I haven't worked in a month. Well that's not true, I worked 4 hours in the month of August, simply because my boss wasn't putting me on the schedule. The days I was scheduled to go in, the restaurant was so slow, I would get phone calls telling me not to bother coming in.
Some would think, "hey, no work?! That means I can have some fun!" Not. So because I haven't worked, I also have zero money. I've locked myself in my house like a hermit, conserving my gas like a nomad would conserve water in the desert! It doesn't help that my SUV is a gas guzzler, so I really just sit at home all day everyday.
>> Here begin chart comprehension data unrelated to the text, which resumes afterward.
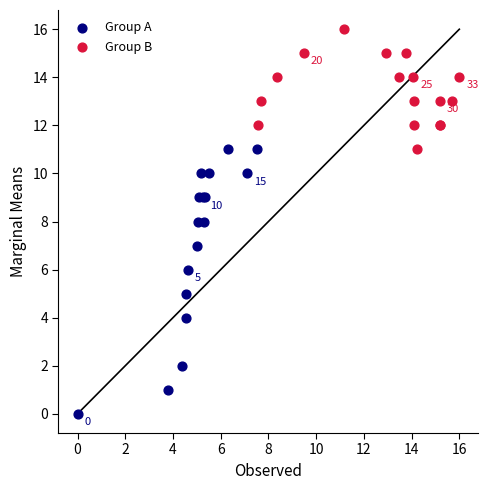

Which series reaches the minimum Y coordinate?

Group A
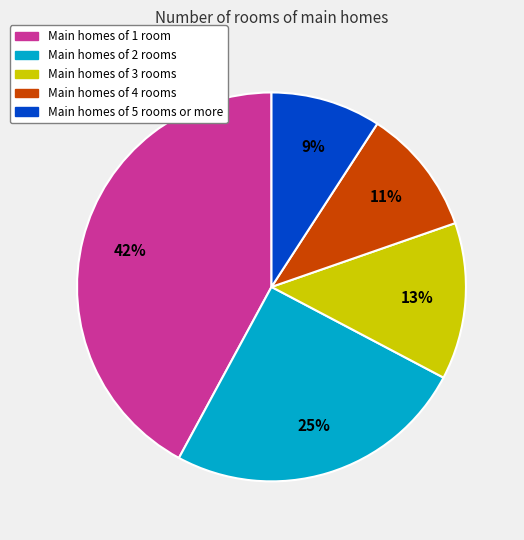

To the nearest percent, what is the difference between the largest and smallest slice percentages?

33%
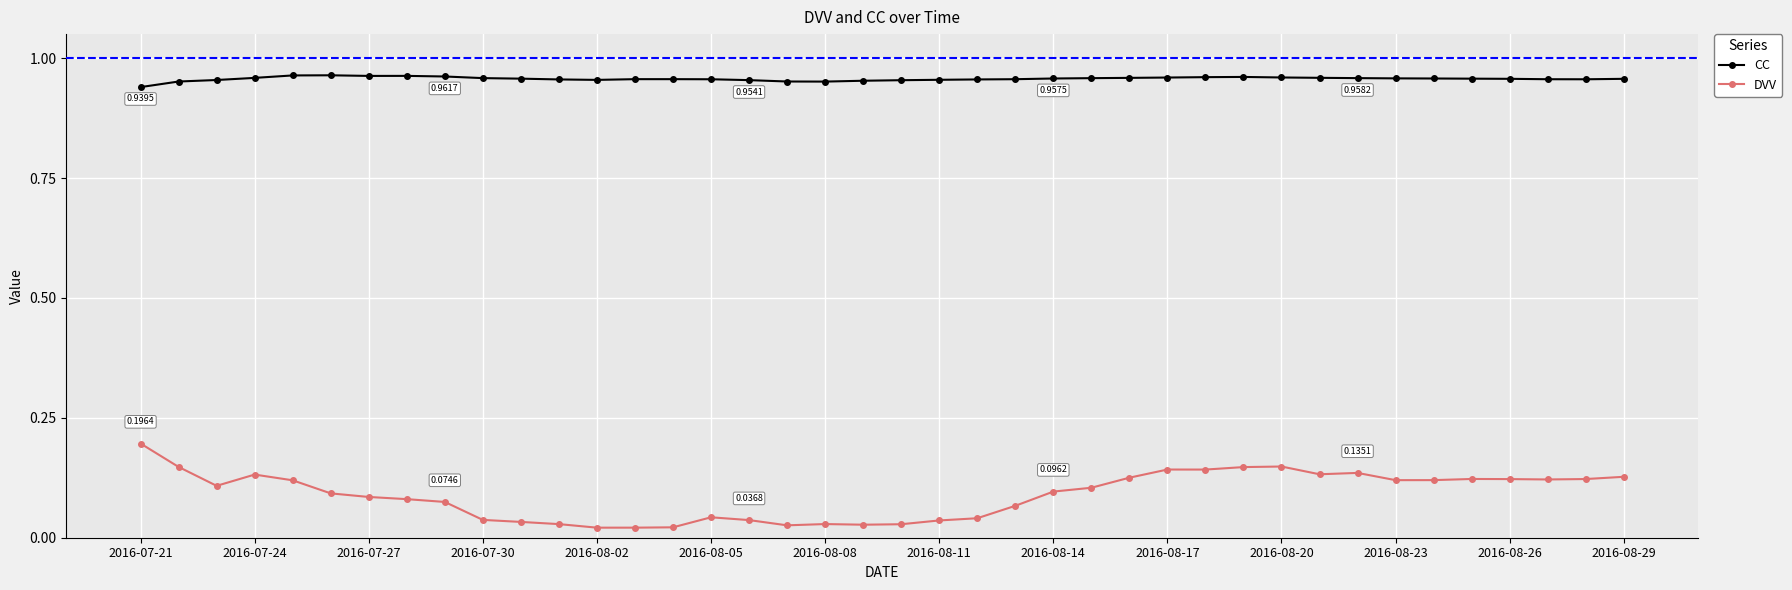

What is the sum of all DVV values?

3.6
Not only have I now become socially retarded, every one of my bills is past due and my credit score in one month, has gone down the toilet! I don't know what I'm going to do! I'm so stressed out, and bored, and I feel like I have no purpose. To add insult to serious injury, I was planning on graduating this year... Not happening.
Because I haven't worked, I can no longer afford school this semester, so I had to drop all of my classes! I just feel like such a failure. I keep thinking, all this has got to be happening for a reason. I keep looking for what it is I'm supposed to be learning from this... To no avail. So yesterday I tried looking for a second job. Although our economy sucks and we are all but in a depression, I was able to apply to 6 different places. I hope something turns out. I can not take the stress of this anymore.
It's to the point where I don't want to get out of bed... Because not only am I having a ton of issues, but when I'm awake there's things to deal with like: the environment, and saving our planet, taking out the garbage, cleaning my house, editing pictures for my new business, finding clients for my new business, paying off my credit cards, starting a savings account, dating, finding hobbies to keep me entertained since I'm not going to school, and all the other crap just don't want to deal with. Keep your fingers crossed, I'm determined to turn this around!